Members of the DOM working Group have read through the Last Call draft of the Voice Markup Language specification, looking for issues related to the DOM specification.  No member of the group has actively followed the specification, so our reading was undertaken from a position of knowing nothing about the specification.

Here are issues we noticed that we felt should be documented.

VoiceXML Events as DOM Events

Section 5.2 on event handling claims that "An interpreter may implement VoiceXML event handling using a DOM 2 event processor".  It is difficult to see how this is true, and the following sub-issues are examples of why this is not true.

Handler Order

Later in the document, section 5.2.4 states that the event delivery algorithm is described as a constrained version of XML Events and DOM 2 event processing, where the catch events are explicitly ordered by document order.  This makes impossible to implement VoiceXML event handling using a normal DOM 2 event processor in any reasonable fashion.

Canceling on Current Level

Also, section 5.2.4 states that an event handler which handles an event stops propogation of the event, and implies that other event handlers declared on the same element will not be called.  While DOM event handling has the ability to cancel handlers declared on ancestor nodes, all handlers will always still be called on a single node if any handlers are called on that node regardless of cancelling that occurs during delivery.

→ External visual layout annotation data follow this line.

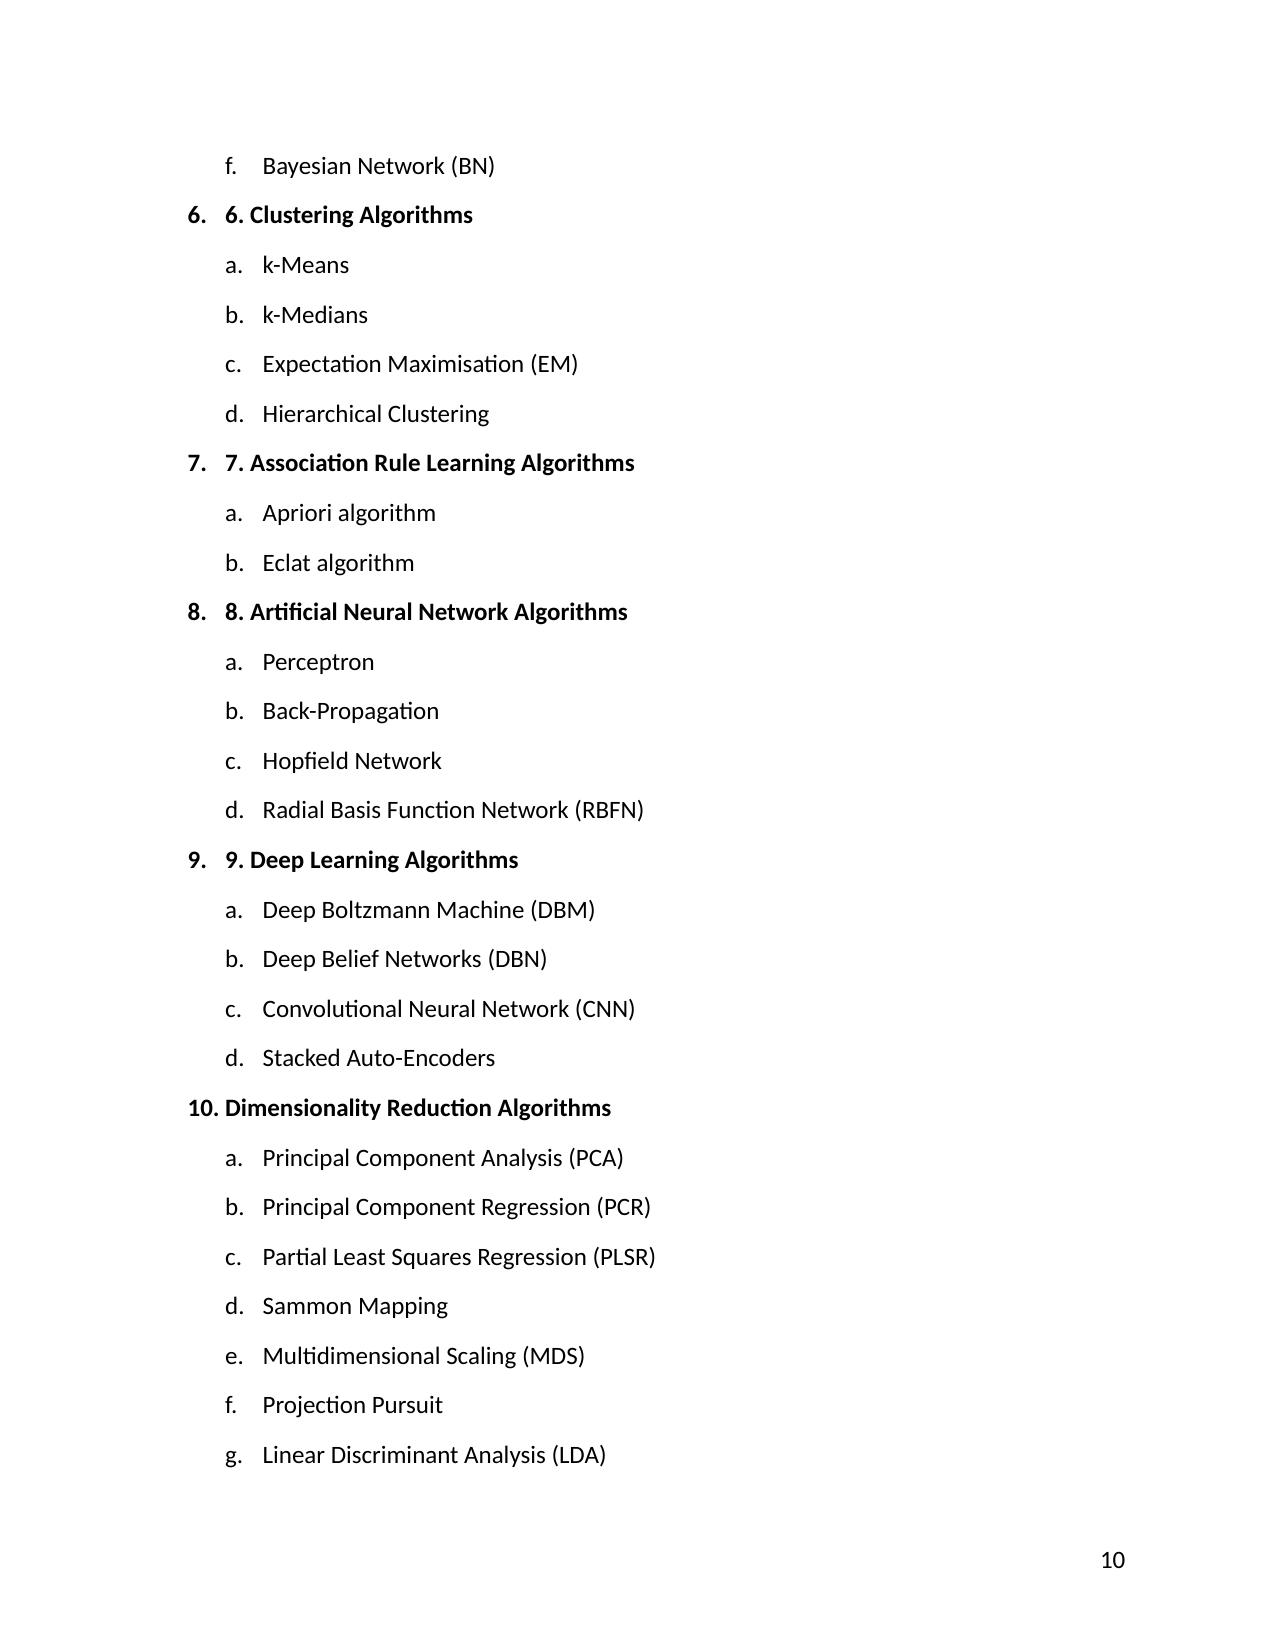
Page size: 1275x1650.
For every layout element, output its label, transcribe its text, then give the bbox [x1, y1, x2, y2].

list Dimensionality Reduction Algorithms [187, 1092, 1125, 1123]
list Expectation Maximisation (EM) [225, 348, 1125, 379]
list 8. Artificial Neural Network Algorithms [187, 596, 1125, 627]
list Apriori algorithm [225, 497, 1125, 528]
list Hopfield Network [225, 745, 1125, 776]
list Stacked Auto-Encoders [225, 1042, 1125, 1073]
list Deep Boltzmann Machine (DBM) [225, 894, 1125, 924]
list Principal Component Regression (PCR) [225, 1191, 1125, 1222]
list Eclat algorithm [225, 547, 1125, 577]
list Perceptron [225, 646, 1125, 676]
list Linear Discriminant Analysis (LDA) [225, 1439, 1125, 1470]
list k-Medians [225, 299, 1125, 329]
list Partial Least Squares Regression (PLSR) [225, 1241, 1125, 1271]
list 7. Association Rule Learning Algorithms [187, 447, 1125, 478]
list Deep Belief Networks (DBN) [225, 943, 1125, 974]
list 6. Clustering Algorithms [187, 199, 1125, 230]
list Convolutional Neural Network (CNN) [225, 993, 1125, 1023]
list Multidimensional Scaling (MDS) [225, 1340, 1125, 1371]
list k-Means [225, 249, 1125, 280]
list Bayesian Network (BN) [225, 150, 1125, 181]
list Sammon Mapping [225, 1290, 1125, 1321]
list Projection Pursuit [225, 1389, 1125, 1420]
list Principal Component Analysis (PCA) [225, 1142, 1125, 1172]
list Hierarchical Clustering [225, 398, 1125, 428]
list Back-Propagation [225, 695, 1125, 726]
list 9. Deep Learning Algorithms [187, 844, 1125, 875]
list Radial Basis Function Network (RBFN) [225, 794, 1125, 825]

Interoperable ECMAScript in Compound Documents

Expect combination of VoiceXML with other markup such as, XHTML, SVG, SSML, etc. when defining multimodal presentations.  In such cases, ECMAScript throughout the document should be consistent and interoperable.  In this case, we would expect content authors call functions in the global scope throughout the document and access all parts of the document through DOM, register event handlers, etc.

The intertwining of ECMAScript scopes and VoiceXML-based declaration of variables visible to ECMAScript, as described in section 5.1, is unusual.  Ignoring implementation issues, it seems like it could cause usage problems.  For example, if a script uses DOM to add an event handler, how does the event handler script get access to the field values it needs to get or set to respond to the event?  If a script tries to access or modify a field value through DOM, how does that relate to the in-scope variable?